Ok my turn I will wear the Computer Engineer hat for a second 

On Windows 7 all event logs are saved with with evt extension
on C:\Windows\System32\winevt\Logs\

you can go on her laptop and find these files and copy them to a disk and try to open them locally on your system, there are 3rd party tools for converting these to txt files but you can view these with the event viewer under your own machine, you need to find the files with the Key words "LSA", "DNS Client", "DHCP Client
All these will log access to a network , these files are not "readable" for the standard user so a computer geek can decipher them in any case the event viewer is most likely logged that connection so you may be able to find it in the file


----------



## Thorburn (Nov 23, 2011)

LookingForTheSun said:


> Thorburn - so do those dates fall in line with when you know she was with him, or are they different than what she told you?
> 
> Sorry you are here with questions


It falls in line with when she was with him and she told me they had sex at this hotel. I am just trying to figure out (after a year) some questions and this is one that popped up. She told me she never had her computer with her, they took no pics, no video, etc. So now I see the computer was at the hotel and it raises the question of why? But before I comfront her on this any further I want to make sure of the date.


----------



## Thorburn (Nov 23, 2011)

Mike11 said:


> Ok my turn I will wear the Computer Engineer hat for a second
> 
> On Windows 7 all event logs are saved with with evt extension
> on C:\Windows\System32\winevt\Logs\
> ...


Thanks. I did see online where someone was trying to decipher some of this stuff, gets confusing.


----------



## Sennik (Feb 15, 2011)

Mike11 said:


> Ok my turn I will wear the Computer Engineer hat for a second
> 
> On Windows 7 all event logs are saved with with evt extension
> on C:\Windows\System32\winevt\Logs\
> ...


Indeed. Definitely other good key words to look under. 

Depending on what I am looking for I really like the third party viewer by TZWorks, as it can read log files all the way up to Windows 8 which is great for those of us supporting mixed version environments.

Windows Event Log Viewer

Based on what Thorburn is saying as far as seeing a log file from 2011 and other missing data it sounds like someone was in the Event Viewer and was fooling around at least twice. Once in June 2011 (save and clear) and then again late 2012 (clear). At least for some of the log data.


----------



## Sennik (Feb 15, 2011)

Thorburn said:


> Thanks. I did see online where someone was trying to decipher some of this stuff, gets confusing.


Yes, it can very quickly. The area I described for you to look is probably the easiest for someone not versed in networking to find that kind of information.
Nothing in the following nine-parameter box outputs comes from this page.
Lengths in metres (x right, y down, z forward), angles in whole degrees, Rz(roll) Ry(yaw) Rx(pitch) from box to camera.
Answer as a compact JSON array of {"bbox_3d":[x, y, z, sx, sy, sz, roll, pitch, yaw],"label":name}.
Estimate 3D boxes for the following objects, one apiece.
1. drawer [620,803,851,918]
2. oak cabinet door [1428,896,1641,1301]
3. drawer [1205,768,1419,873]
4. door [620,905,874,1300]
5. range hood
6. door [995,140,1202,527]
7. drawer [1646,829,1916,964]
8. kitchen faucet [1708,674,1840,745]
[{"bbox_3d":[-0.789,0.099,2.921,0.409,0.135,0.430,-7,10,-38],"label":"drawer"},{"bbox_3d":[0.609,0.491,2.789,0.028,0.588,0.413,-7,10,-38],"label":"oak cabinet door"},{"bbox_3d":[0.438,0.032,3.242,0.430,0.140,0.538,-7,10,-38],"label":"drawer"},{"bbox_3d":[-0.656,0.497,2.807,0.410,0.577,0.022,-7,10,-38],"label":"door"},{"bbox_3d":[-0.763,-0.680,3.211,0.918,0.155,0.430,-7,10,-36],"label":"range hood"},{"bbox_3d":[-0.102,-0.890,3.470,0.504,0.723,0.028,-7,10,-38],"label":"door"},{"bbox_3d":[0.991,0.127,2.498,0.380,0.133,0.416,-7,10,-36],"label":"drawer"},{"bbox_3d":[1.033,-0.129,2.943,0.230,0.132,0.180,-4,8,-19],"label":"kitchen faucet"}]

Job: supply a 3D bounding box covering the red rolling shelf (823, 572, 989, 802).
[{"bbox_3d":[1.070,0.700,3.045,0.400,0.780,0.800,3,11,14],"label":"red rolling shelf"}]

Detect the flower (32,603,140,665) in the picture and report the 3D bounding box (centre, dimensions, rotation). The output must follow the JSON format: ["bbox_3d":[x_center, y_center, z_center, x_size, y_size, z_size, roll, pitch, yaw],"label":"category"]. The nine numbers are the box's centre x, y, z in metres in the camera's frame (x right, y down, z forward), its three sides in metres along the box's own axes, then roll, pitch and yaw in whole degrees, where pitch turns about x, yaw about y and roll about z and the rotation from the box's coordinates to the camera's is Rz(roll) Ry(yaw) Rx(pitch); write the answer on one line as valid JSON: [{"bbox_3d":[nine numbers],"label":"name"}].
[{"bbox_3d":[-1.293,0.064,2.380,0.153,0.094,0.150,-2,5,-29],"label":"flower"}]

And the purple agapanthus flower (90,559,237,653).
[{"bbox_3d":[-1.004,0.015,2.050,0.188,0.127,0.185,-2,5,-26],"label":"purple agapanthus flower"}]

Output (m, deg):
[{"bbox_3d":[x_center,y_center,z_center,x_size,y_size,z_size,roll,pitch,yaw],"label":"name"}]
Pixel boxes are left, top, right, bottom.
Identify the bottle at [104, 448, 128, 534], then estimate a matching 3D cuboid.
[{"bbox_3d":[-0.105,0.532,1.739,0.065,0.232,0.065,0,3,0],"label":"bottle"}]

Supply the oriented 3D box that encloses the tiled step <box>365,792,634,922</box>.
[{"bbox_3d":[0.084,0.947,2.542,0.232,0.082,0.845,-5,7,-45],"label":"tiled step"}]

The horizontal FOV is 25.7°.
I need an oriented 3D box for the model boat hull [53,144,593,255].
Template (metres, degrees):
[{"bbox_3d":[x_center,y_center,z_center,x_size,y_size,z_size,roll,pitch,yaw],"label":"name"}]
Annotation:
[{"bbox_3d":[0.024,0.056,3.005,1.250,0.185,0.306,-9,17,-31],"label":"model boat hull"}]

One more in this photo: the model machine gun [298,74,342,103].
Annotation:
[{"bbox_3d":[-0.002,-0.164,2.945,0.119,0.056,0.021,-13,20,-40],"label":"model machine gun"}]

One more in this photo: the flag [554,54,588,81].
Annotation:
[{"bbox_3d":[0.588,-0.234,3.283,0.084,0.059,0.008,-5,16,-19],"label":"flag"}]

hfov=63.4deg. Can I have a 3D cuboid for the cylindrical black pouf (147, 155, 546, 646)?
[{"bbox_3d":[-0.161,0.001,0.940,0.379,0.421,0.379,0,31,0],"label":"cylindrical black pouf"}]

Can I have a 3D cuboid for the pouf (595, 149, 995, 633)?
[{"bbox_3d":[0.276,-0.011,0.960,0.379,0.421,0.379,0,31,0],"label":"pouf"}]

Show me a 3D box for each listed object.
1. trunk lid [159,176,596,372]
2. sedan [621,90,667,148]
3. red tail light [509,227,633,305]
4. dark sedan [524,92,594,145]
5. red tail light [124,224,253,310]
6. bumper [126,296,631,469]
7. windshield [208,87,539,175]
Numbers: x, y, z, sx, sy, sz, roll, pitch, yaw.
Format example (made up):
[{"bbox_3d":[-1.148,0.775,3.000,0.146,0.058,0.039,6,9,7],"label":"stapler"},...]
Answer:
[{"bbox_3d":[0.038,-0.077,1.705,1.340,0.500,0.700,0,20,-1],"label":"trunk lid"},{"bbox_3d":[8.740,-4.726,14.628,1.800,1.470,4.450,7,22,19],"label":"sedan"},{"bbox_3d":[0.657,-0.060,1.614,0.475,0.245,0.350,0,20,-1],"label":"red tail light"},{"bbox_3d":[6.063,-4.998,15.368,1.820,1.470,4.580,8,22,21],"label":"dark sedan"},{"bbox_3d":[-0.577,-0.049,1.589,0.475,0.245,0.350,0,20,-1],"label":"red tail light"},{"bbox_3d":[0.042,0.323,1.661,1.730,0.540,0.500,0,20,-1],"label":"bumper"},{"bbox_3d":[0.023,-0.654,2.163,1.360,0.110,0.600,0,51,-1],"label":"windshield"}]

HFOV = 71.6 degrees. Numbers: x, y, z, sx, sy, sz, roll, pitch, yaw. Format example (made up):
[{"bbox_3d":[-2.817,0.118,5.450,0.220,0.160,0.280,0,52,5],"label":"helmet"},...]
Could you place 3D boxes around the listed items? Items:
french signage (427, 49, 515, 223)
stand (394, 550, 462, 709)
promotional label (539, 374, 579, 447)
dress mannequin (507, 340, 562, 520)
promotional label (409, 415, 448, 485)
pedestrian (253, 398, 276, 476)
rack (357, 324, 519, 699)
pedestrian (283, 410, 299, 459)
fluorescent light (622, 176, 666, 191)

It gets a bit trickier when you start looking through the areas Mike mentioned.

Check your PM's by the way


----------



## Mike11 (Aug 25, 2011)

Sennik did you actually get the files from him ?


----------



## sandc (Dec 15, 2011)

Mike11 said:


> Ok my turn I will wear the Computer Engineer hat for a second
> 
> On Windows 7 all event logs are saved with with evt extension
> on C:\Windows\System32\winevt\Logs\
> ...


What a nerd!


----------



## Mike11 (Aug 25, 2011)

sandc said:


> What a nerd!


Guilty as Charged


----------



## sandc (Dec 15, 2011)

Mike11 said:


> Guilty as Charged


Gee, that Windows NT MCSE isn't really helping me help anyone here.

If I can help y'all with some vlans or routing issues or something let me know.


----------



## Sennik (Feb 15, 2011)

Mike11 said:


> Sennik did you actually get the files from him ?


Not yet. I have offered to help in that capacity though.


----------